In accordance with an alternative embodiment of the current invention, bottle 100 may also comprise a float to gauge fluid level within the bottle. FIG. 4, to which reference is now made, illustrates bottle 100 configured with a float assembly 80 to indicate when an optimum amount of fluid may be in bottle 100. Float assembly 80 may comprise a level indicator rod 85 which may be configured to rise above mouth 10 as the level of fluid in bottle 100 approaches an optimum level for carbonation. It will be appreciated that float assembly 80 may be removable to facilitate washing between uses.

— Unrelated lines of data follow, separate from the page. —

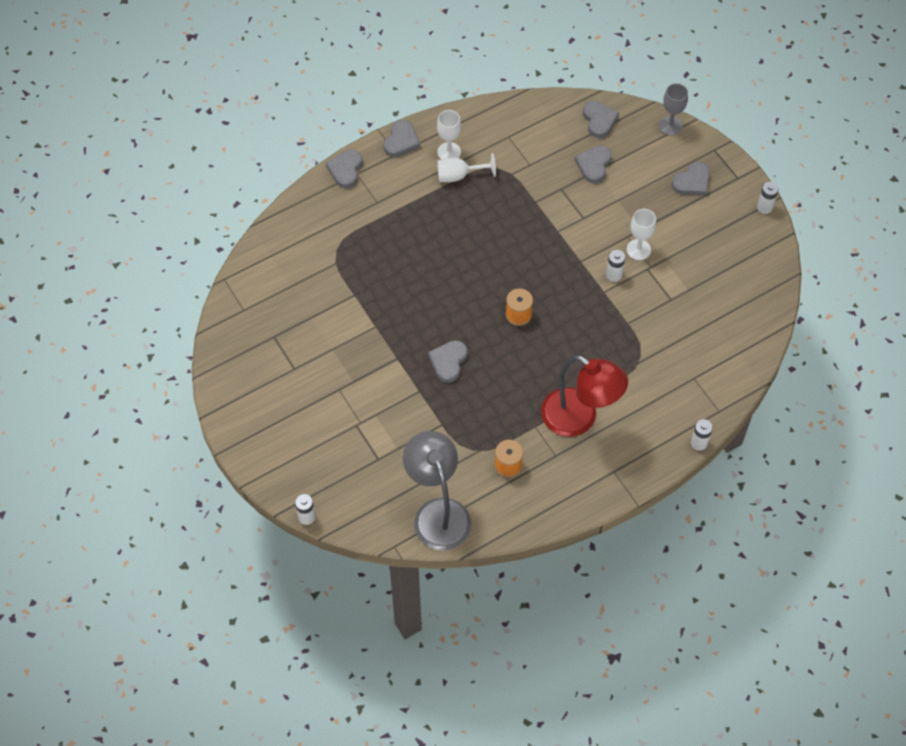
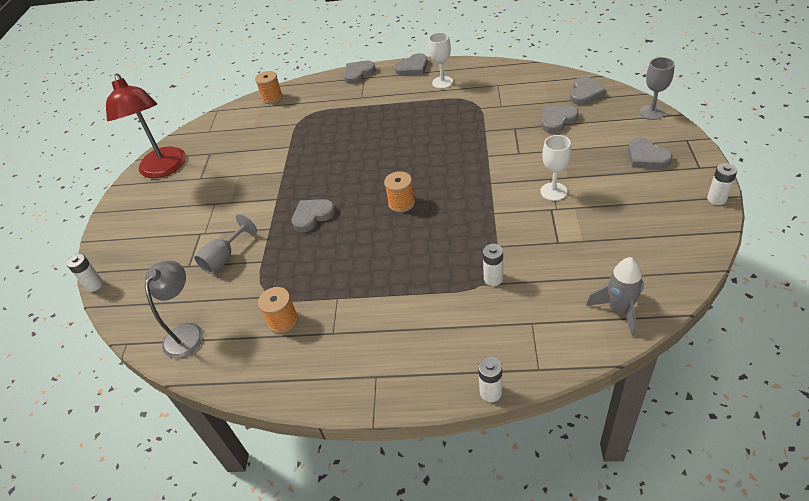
camera: 40 degrees right, 15 degrees down
(274, 239) = (272, 98): none -> orange spool
(405, 437) = (224, 258): none -> grey goblet
(438, 513) = (187, 333): grey lamp -> grey lamp, size x0.66
(459, 175) = (437, 98): white goblet -> none
(579, 419) = (383, 310): red lamp -> red lamp (164, 169)
(614, 275) = (514, 203): white battery -> white battery (493, 278)
(692, 182) = (646, 157): grey heart -> grey heart turned 60 degrees clockwise
(746, 340) = (619, 310): none -> grey rocket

It will be appreciated that since metal bottle 100 has its own built in safety element, it may be manufactured with thinner walls than the prior art discussed in the background, without the danger of an uncontrolled and potentially fatal explosion due to excess high pressure during the carbonation process. This indeed may render the bottle more portable and may provide opportunity for the manufacture of aesthetically designed bottles such as sports bottles. It will be further be appreciated that since metal bottle 100 has its own built in safety element it may be used with competitor home soda systems since it does not need to rely on any other in built safety measures.

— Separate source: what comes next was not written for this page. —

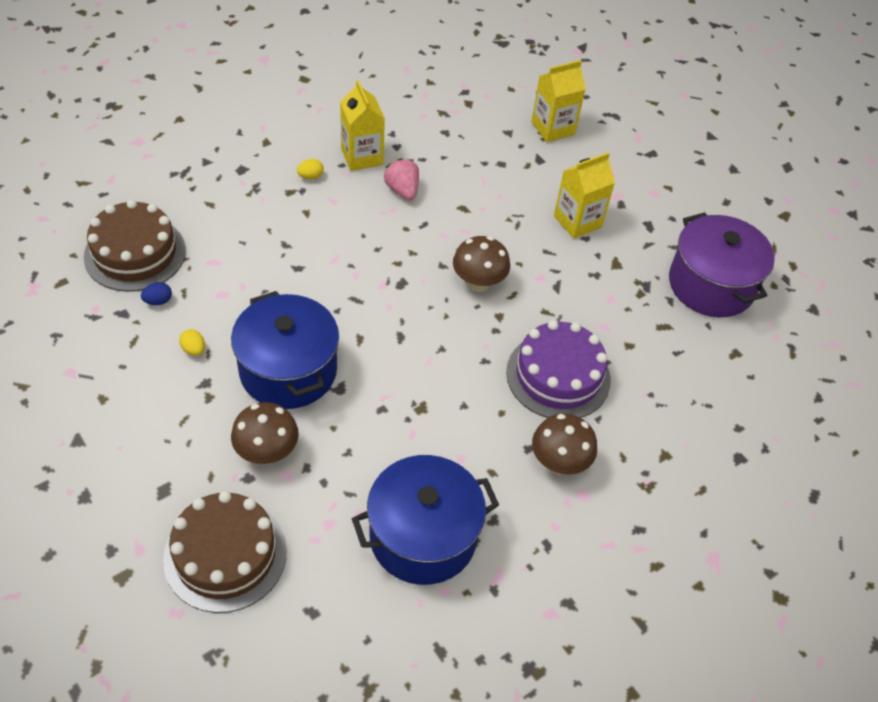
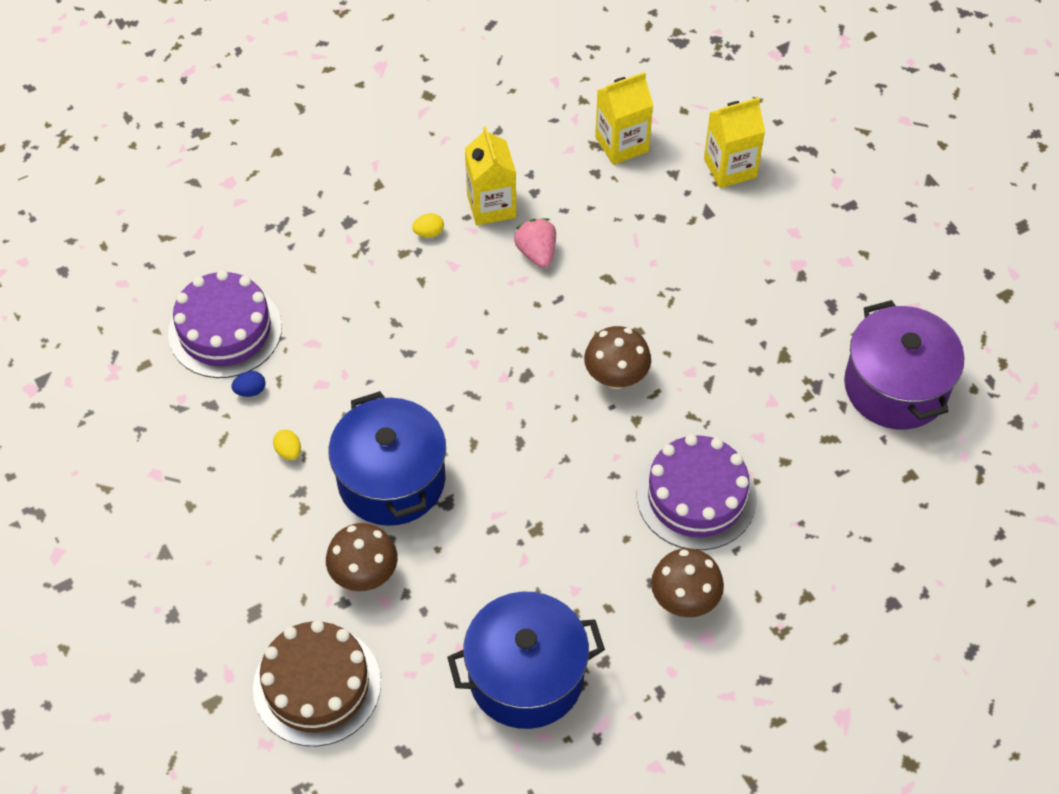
camera: 10 degrees right, 5 degrees up
(135, 253) = (225, 330): brown cake -> purple cake
(577, 221) = (744, 298): yellow carton -> yellow carton (621, 144)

In an alternative embodiment of the invention, it will be appreciated that safety plug 20 may also be implemented in a plastic bottle. Due to the cost of manufacture of safety plugs vis-a-vis the cost of manufacturing of plastic bottles, this option may not economically viable; however there may be situations wherein such a configuration may be deemed cost effective. It will be even further appreciated, that implementation in a glass bottle may not be feasible due to the possibility of scratches in the glass affecting the threshold of pressure the bottle walls may withstand as described hereinabove.

While certain features of the invention have been illustrated and described herein, many modifications, substitutions, changes, and equivalents will now occur to those of ordinary skill in the art. It is, therefore, to be understood that the appended claims are intended to cover all such modifications and changes as fall within the true spirit of the invention.

Claims

1. A metal bottle for holding pressurized content comprising:

a metal receptacle to hold said pressurized content; and

a safety plug configured to vent said pressurized content from said metal receptacle at a pre-determined level of pressure.

2. The metal bottle according to claim 1 and comprising means to attach said bottle to a home carbonation machine.

3. The metal bottle according to claim 1 and wherein said safety plug comprises:

a membrane set to rupture at said pre-determined level of pressure; and

an assembly to connect said membrane to said metal receptacle.

4. The assembly of claim 3 and also comprising a body and a cover having holes evenly sized and evenly spaced apart to evenly disperse gas and liquid from said receptacle after the rupture of said membrane.

5. The metal bottle according to claim 3 and wherein said pre-determined level of pressure is lower than a rupture pressure level of said metal receptacle.

6. The metal bottle according to claim 1 and also comprising a window in said metal receptacle.

7. The metal bottle according to claim 1 and also comprising a float.